Adrift by Tracey Williams

This is a really beautiful book. I borrowed it from the library expecting a fairly standard non-fiction offering, but there’s so much more to it than that – lovely colour photos throughout, thick paper (a real love of mine), and a smattering of poems,

Adrift looks in detail at the Lego which fell from the Tokio Express in 1997, and which continues to wash up along the Cornish coast. Williams speaks about her own experience of collecting the lost Lego, but also about the wider issue of plastics in the ocean. She speaks about material culture by chronicling the objects we lose in the sea, and brushes upon the impact said objects have on wildlife.

Despite being a short book – I read it in a day – it’s quite a dense one. At its core, it’s really an invitation for discussion. If there’s anyone in your like who still doesn’t feel like they need to curtail their materialism, or who doesn’t believe in the climate crisis, then this is an interesting, gentle challenge which teased at the issue with a humanising story. It never felt confrontational or intimidating.
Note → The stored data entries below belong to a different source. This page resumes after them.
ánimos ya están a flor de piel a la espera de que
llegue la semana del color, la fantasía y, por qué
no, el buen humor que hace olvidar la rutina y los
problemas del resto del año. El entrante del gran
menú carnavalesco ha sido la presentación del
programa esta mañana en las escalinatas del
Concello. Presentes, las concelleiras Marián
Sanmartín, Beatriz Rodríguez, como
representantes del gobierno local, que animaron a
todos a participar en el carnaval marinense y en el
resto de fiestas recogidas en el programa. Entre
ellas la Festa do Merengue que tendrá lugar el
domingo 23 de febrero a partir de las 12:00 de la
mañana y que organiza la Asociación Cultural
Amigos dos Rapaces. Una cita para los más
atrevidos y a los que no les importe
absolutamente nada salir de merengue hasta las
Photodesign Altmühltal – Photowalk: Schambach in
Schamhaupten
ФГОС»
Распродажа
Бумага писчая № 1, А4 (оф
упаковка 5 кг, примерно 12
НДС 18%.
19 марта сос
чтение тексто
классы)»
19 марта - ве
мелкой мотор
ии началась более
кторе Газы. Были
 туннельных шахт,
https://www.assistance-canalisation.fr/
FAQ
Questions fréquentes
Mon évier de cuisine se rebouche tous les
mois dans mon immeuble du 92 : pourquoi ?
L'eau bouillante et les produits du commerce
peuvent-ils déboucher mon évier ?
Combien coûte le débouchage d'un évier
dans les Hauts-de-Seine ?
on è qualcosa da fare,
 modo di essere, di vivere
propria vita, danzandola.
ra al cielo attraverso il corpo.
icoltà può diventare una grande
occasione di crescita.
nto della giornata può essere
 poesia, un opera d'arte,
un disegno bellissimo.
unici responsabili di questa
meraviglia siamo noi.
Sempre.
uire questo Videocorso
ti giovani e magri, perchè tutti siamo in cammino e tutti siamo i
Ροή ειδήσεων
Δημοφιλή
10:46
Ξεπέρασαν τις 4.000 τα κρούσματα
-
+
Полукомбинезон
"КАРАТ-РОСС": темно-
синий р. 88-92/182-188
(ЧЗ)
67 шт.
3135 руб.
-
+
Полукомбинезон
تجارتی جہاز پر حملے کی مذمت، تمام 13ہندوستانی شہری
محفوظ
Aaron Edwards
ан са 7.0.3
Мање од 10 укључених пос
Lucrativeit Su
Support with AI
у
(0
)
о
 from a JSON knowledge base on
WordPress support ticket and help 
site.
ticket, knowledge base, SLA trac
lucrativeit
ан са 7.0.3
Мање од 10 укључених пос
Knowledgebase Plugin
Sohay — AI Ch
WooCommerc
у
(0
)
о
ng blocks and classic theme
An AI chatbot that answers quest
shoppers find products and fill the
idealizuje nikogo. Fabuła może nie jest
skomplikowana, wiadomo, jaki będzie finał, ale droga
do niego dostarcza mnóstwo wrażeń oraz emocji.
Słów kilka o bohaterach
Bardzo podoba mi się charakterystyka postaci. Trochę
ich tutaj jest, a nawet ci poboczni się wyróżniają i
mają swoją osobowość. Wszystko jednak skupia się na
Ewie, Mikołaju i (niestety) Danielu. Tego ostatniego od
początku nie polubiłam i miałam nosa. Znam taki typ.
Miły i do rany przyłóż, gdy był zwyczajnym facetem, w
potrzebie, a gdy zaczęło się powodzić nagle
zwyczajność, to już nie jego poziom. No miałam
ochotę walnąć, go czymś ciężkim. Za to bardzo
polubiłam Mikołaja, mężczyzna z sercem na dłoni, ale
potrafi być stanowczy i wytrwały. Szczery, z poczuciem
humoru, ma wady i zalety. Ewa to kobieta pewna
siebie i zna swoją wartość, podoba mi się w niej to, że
For me, the best part of the book was the way in which it placed value on the objects washing ashore. We consider so much of what we find on the beach to be rubbish, but ultimately, these objects all still have a story. They all began somewhere and will all end somewhere, and just because they’re no longer fulfilling their original purpose, that doesn’t mean that they can’t be considered a resource again. Even the lost Lego has found a function in helping to map the tidal currents of the world. As a species, humanity is resourceful – adaptable – and we need to apply that adaptability to the issues currently impacting our world.

What’s the strangest thing you’ve ever found washed up on a beach? I’d love to hear about your treasures.